>>>
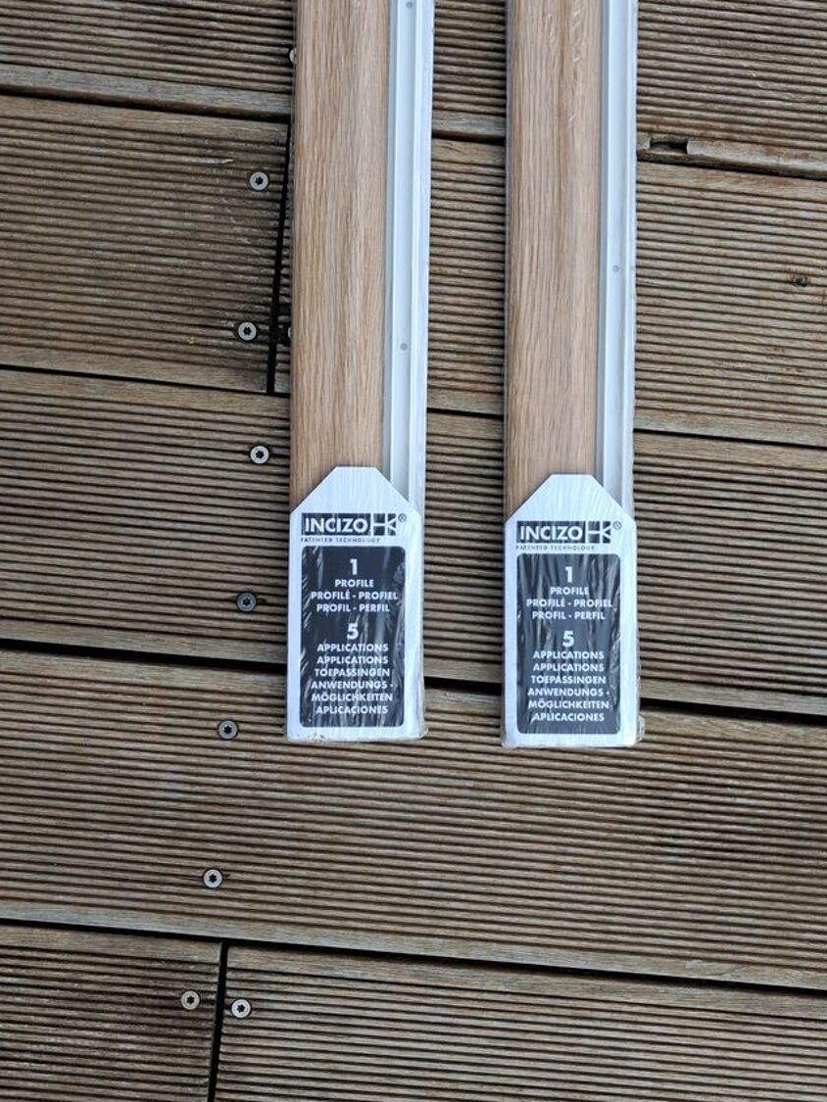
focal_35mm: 32
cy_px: 531
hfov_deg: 44.1
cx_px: 444
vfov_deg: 56.8
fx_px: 1019
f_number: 1.8
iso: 25
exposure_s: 1/254
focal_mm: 4
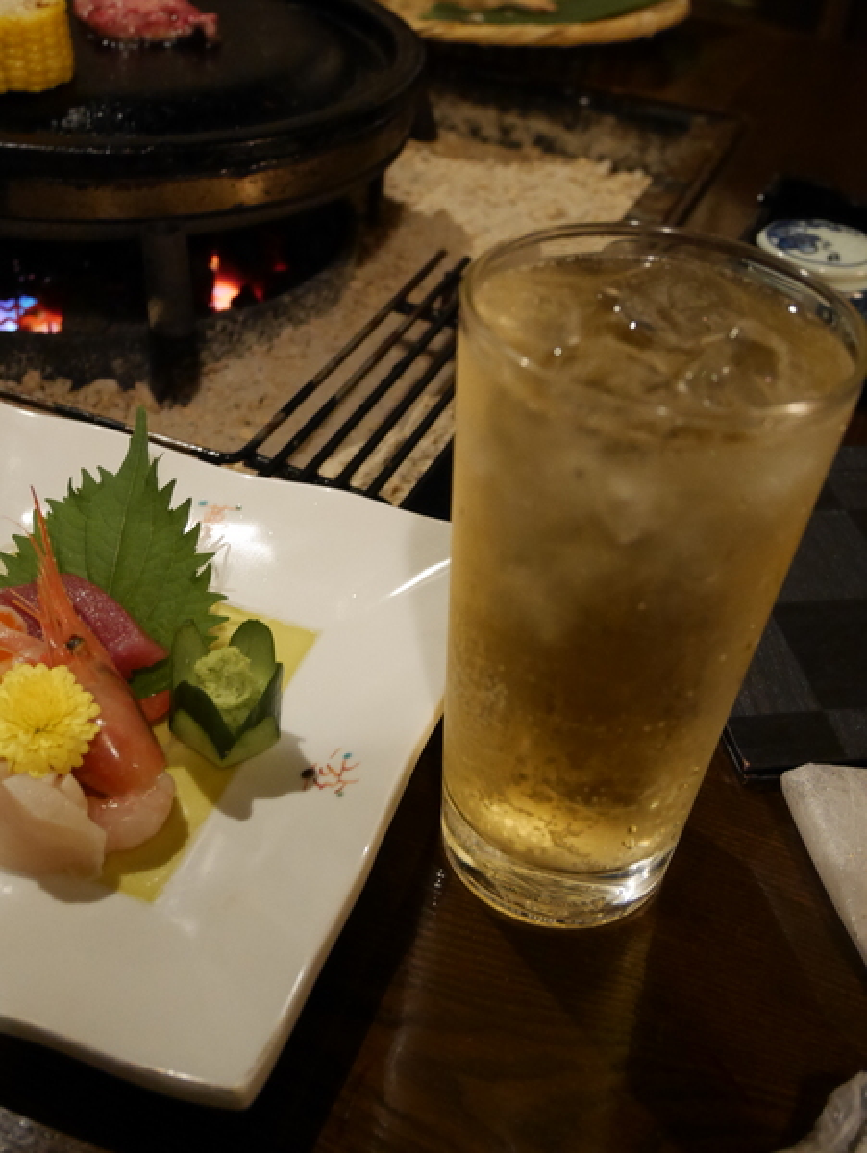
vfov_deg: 46.8
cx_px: 434
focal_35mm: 40
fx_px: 1334
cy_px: 576
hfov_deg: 36.0
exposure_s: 1/20
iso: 3200
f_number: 4.6
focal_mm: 20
<<<
» **Task directions**: Reprint the listing above verbatim but drop the images.

» **Your response**:
focal_35mm: 32
cy_px: 531
hfov_deg: 44.1
cx_px: 444
vfov_deg: 56.8
fx_px: 1019
f_number: 1.8
iso: 25
exposure_s: 1/254
focal_mm: 4
vfov_deg: 46.8
cx_px: 434
focal_35mm: 40
fx_px: 1334
cy_px: 576
hfov_deg: 36.0
exposure_s: 1/20
iso: 3200
f_number: 4.6
focal_mm: 20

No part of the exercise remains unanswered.